| Travail à faire |
A. Répondez à ces questions sur le passage :
(i) Devant quoi se prosterne-t-il en arrivant à Ourha ?
(ii) Quel fleuve franchit-il à Calinique ?
(iii) Qui résidait alors à Rudzaph' ?
B. Recopiez le passage en commençant aux mots « A son arrivée » et en vous arrêtant après « la demeure royale. ».

| Passage fourni |
A son arrivée dans la ville métropole d’Ourha, il alla se prosterner devant l’image du Sauveur et demander pardon pour son enfance passée dans l’égarement. De là il se rendit à Calinique où il passa l’Euphrate, puis achevant sa route à grand-peine, il arriva à Rudzaph’, alors résidence d’Hisham, khalife des Arabes. Là il renvoya à son monastère le jeune homme qui était avec lui, et resta quelques jours hors de la ville, se demandant où il trouverait qui l’introduirait dans la demeure royale.
VI.

| Informations fournies |
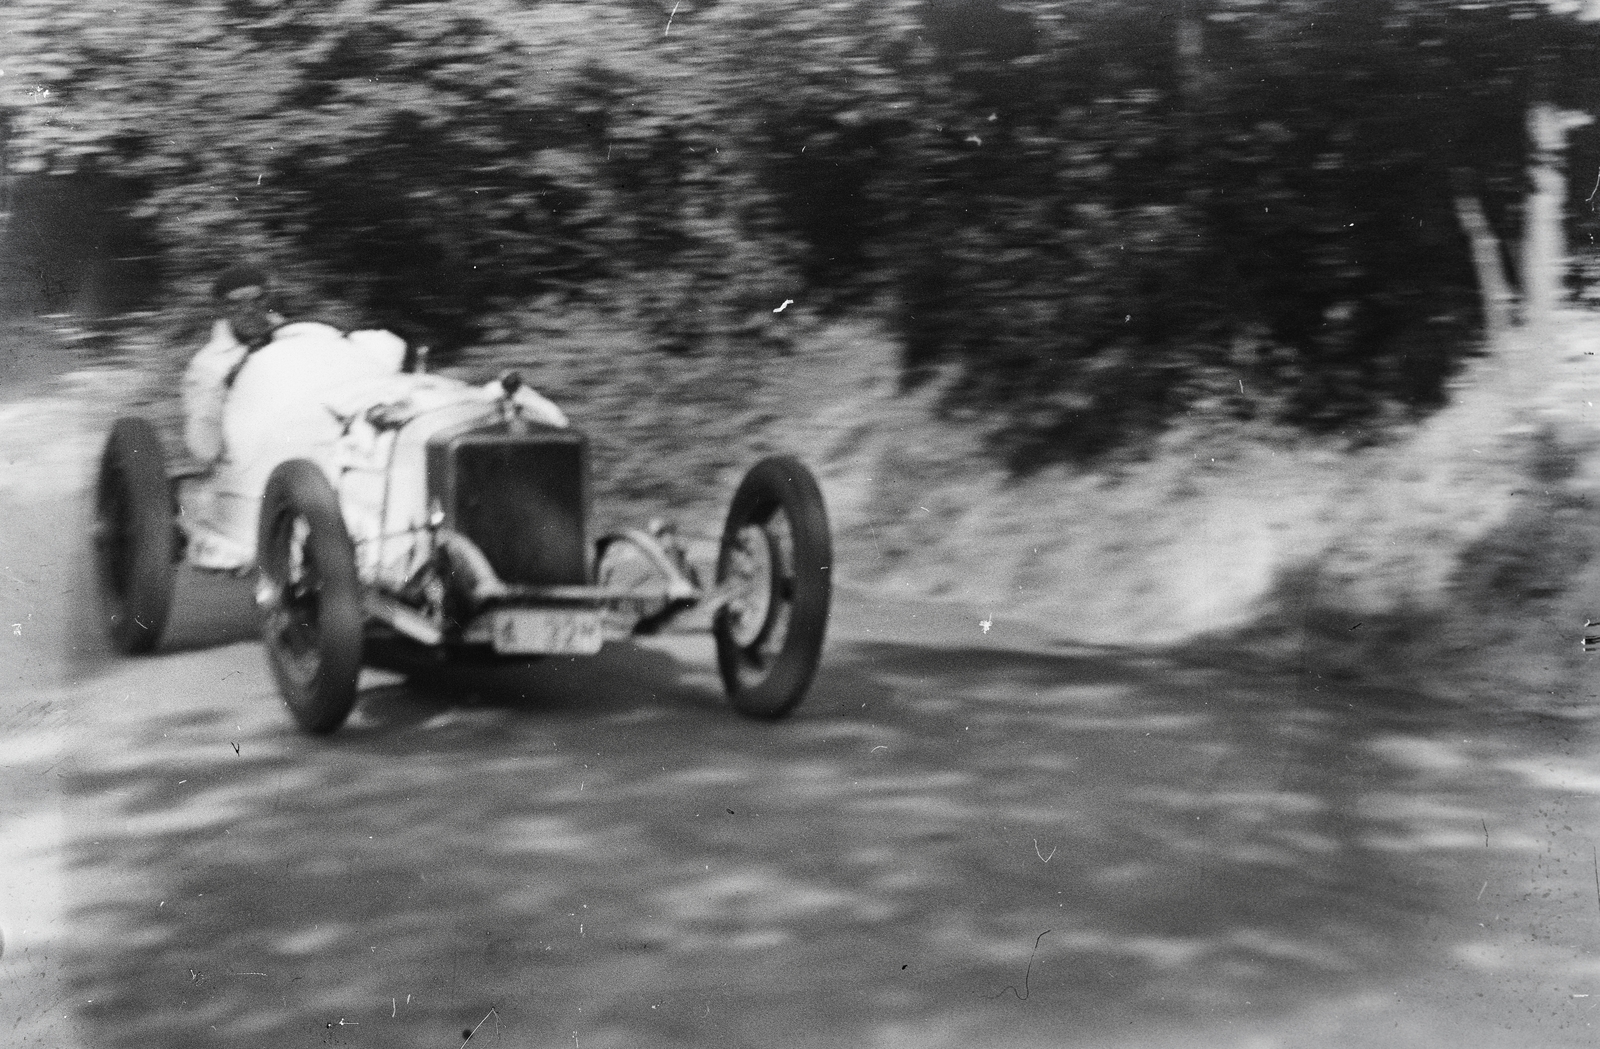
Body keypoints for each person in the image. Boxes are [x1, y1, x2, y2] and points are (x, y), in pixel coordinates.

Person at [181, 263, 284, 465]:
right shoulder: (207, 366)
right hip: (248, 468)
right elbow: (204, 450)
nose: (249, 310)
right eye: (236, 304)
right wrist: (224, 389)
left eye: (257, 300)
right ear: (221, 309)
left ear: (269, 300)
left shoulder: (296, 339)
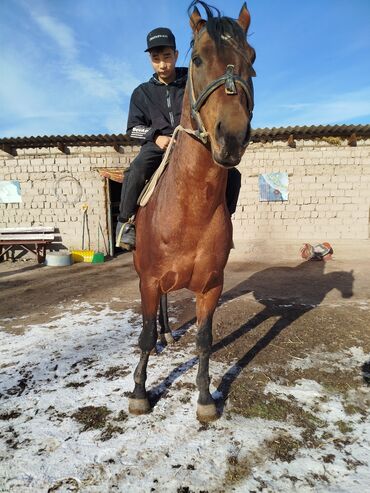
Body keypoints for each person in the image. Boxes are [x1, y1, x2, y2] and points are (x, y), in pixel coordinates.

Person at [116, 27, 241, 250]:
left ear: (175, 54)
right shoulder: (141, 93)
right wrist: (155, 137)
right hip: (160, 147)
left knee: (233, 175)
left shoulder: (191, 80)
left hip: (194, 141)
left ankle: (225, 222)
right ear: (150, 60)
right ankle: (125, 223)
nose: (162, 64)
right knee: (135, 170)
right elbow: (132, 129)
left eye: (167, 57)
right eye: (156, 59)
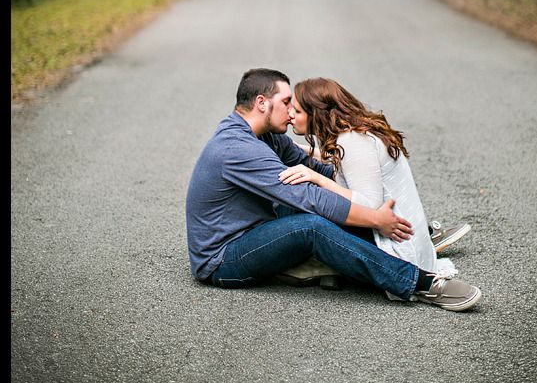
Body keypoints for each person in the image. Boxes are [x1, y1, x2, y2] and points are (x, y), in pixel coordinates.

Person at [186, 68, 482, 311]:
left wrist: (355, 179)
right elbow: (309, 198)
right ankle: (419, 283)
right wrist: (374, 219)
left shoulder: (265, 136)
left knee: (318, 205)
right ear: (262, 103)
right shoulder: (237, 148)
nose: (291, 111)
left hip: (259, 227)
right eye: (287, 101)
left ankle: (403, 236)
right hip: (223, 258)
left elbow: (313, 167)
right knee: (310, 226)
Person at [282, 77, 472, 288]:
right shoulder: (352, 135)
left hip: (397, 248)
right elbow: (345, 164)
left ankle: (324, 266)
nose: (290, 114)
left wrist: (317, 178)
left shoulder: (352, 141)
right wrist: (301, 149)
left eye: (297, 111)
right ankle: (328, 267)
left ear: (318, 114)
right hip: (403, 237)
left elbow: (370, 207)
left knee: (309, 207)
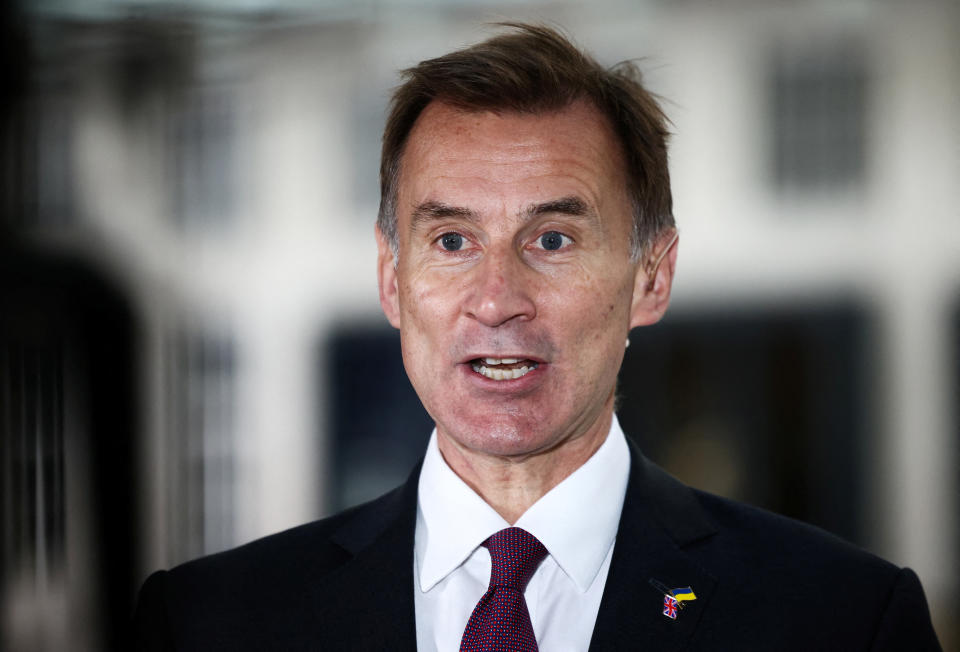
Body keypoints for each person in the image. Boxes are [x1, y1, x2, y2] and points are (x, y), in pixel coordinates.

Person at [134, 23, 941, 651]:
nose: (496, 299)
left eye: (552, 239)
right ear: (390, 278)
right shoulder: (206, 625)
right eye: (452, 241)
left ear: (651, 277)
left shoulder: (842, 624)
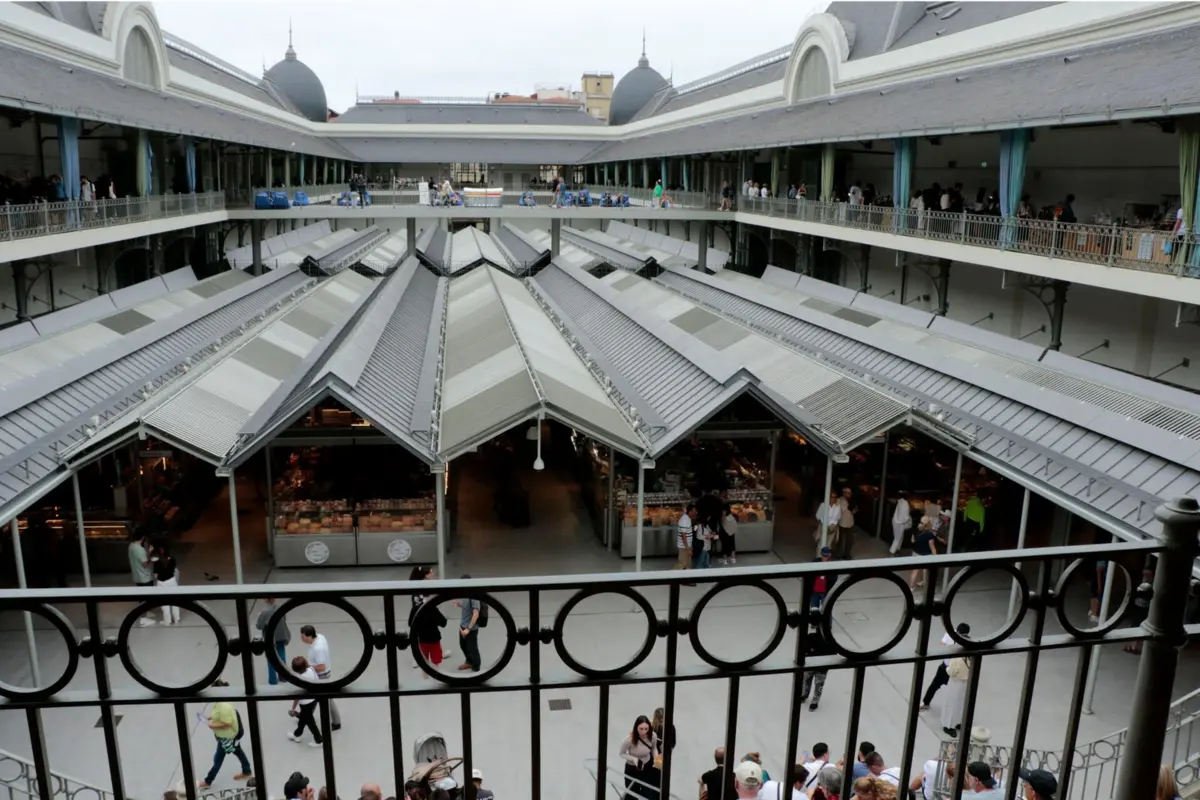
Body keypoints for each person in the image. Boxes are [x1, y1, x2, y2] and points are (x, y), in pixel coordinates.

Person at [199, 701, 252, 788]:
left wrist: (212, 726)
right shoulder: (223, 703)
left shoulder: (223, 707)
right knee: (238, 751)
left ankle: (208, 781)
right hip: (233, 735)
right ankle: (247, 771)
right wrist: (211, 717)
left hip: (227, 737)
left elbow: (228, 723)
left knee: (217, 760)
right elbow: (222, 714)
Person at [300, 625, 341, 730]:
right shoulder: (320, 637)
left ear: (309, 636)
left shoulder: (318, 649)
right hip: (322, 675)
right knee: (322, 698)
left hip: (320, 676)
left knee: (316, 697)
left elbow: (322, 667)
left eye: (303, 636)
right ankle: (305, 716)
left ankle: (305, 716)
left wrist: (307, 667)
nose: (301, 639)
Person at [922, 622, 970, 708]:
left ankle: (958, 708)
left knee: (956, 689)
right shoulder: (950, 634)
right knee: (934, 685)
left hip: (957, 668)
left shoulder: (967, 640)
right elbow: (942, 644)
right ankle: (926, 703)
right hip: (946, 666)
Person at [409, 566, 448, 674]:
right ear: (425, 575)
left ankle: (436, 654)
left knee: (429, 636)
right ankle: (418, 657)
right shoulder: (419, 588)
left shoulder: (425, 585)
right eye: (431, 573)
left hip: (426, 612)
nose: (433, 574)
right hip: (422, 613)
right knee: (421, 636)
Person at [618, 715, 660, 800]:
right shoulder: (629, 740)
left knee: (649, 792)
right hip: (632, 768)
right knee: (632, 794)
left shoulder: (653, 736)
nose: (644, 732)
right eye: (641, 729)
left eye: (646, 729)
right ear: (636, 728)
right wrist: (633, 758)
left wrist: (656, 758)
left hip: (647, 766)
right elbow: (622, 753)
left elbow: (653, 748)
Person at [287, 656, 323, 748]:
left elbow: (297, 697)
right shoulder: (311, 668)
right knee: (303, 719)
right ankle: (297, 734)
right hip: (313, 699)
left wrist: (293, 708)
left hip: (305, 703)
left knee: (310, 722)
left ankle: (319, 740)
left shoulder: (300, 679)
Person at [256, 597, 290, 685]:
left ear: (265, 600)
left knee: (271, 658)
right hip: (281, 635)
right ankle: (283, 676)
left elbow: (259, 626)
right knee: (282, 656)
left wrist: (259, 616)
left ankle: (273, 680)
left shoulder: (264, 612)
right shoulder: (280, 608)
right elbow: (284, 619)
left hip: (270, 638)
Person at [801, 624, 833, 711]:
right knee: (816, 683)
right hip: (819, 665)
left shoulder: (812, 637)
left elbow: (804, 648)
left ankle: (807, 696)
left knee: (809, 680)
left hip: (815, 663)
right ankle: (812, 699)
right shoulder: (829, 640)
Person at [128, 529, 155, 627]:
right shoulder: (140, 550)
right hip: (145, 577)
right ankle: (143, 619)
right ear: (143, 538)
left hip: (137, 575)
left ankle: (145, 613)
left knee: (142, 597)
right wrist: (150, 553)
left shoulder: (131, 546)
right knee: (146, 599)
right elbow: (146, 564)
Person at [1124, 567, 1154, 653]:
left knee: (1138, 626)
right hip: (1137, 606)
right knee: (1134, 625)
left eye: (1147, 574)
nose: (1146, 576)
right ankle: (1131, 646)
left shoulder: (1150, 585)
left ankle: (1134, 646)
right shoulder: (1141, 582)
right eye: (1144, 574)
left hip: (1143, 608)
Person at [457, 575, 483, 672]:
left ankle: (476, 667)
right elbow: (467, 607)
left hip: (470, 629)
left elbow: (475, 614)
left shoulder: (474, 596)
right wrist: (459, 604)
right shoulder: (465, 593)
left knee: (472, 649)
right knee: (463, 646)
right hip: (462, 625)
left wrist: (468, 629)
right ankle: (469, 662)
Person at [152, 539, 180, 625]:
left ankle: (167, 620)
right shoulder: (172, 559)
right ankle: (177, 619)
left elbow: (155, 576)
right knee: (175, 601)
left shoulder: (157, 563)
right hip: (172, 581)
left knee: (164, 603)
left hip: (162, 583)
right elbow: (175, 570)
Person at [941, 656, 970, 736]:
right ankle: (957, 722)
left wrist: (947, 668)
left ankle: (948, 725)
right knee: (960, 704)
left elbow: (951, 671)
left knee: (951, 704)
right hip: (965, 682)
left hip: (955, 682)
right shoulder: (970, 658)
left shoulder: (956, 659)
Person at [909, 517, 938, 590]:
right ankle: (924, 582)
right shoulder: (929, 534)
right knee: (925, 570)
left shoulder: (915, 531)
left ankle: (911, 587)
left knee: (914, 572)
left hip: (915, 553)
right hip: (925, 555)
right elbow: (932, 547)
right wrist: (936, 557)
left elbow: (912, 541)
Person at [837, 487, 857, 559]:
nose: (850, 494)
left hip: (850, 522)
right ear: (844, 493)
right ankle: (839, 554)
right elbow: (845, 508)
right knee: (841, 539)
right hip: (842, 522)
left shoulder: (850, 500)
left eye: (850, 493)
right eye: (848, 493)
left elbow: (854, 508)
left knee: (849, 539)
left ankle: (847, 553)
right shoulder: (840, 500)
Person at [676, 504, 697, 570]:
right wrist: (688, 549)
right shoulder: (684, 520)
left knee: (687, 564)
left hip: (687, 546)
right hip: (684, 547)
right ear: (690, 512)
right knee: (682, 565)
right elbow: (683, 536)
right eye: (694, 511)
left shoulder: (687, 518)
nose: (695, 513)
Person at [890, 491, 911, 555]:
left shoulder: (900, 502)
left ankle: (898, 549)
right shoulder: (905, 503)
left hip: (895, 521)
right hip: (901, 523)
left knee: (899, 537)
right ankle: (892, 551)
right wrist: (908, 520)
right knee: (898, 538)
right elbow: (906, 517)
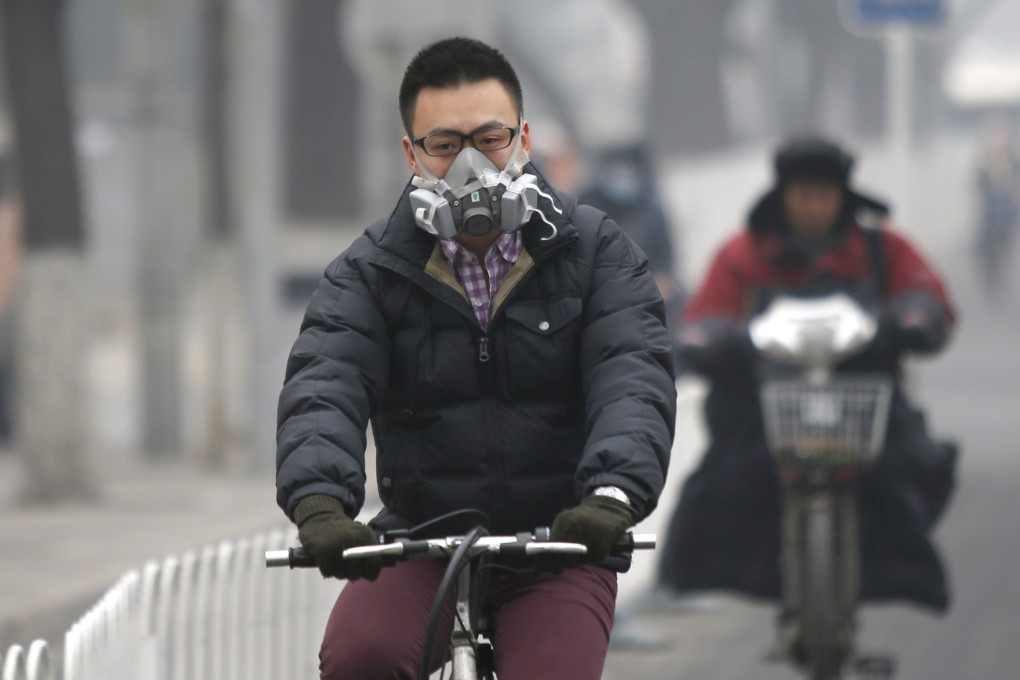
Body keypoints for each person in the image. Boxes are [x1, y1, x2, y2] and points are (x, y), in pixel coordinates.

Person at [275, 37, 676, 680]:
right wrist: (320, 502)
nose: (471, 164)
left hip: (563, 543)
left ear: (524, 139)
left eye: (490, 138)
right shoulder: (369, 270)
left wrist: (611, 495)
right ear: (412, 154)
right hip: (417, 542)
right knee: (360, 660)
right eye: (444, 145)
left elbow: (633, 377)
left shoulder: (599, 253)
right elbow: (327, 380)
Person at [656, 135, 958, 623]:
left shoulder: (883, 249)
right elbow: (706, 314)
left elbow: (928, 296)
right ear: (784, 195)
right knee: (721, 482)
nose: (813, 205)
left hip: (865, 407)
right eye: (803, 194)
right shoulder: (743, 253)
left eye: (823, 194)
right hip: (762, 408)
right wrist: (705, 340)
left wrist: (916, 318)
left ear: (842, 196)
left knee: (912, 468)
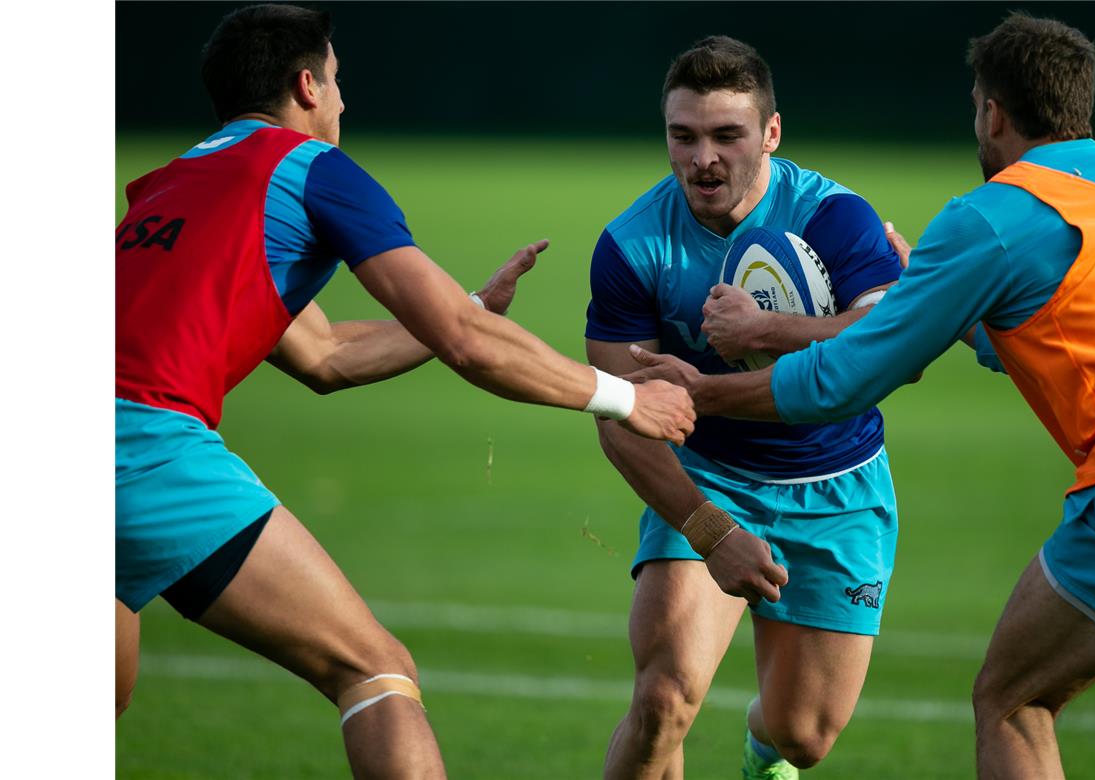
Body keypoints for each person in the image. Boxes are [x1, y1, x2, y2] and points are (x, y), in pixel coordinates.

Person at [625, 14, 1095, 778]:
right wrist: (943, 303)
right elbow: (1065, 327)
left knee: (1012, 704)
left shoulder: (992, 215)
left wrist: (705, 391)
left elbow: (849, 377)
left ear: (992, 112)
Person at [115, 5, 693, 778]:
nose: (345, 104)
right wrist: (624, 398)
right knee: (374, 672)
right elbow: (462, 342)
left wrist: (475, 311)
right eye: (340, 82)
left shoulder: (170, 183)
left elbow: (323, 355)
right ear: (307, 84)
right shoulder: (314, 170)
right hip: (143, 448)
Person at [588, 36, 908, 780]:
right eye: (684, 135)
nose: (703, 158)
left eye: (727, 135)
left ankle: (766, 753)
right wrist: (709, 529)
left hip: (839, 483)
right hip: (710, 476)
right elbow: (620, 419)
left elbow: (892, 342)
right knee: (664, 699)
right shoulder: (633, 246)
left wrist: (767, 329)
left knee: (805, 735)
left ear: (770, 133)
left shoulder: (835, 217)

| Réponses par item |
A.
(i) Devant l'image du Sauveur.
(ii) L'Euphrate.
(iii) Hisham, khalife des Arabes.

B.
A son arrivée dans la ville métropole d’Ourha, il alla se prosterner devant l’image du Sauveur et demander pardon pour son enfance passée dans l’égarement. De là il se rendit à Calinique où il passa l’Euphrate, puis achevant sa route à grand-peine, il arriva à Rudzaph’, alors résidence d’Hisham, khalife des Arabes. Là il renvoya à son monastère le jeune homme qui était avec lui, et resta quelques jours hors de la ville, se demandant où il trouverait qui l’introduirait dans la demeure royale.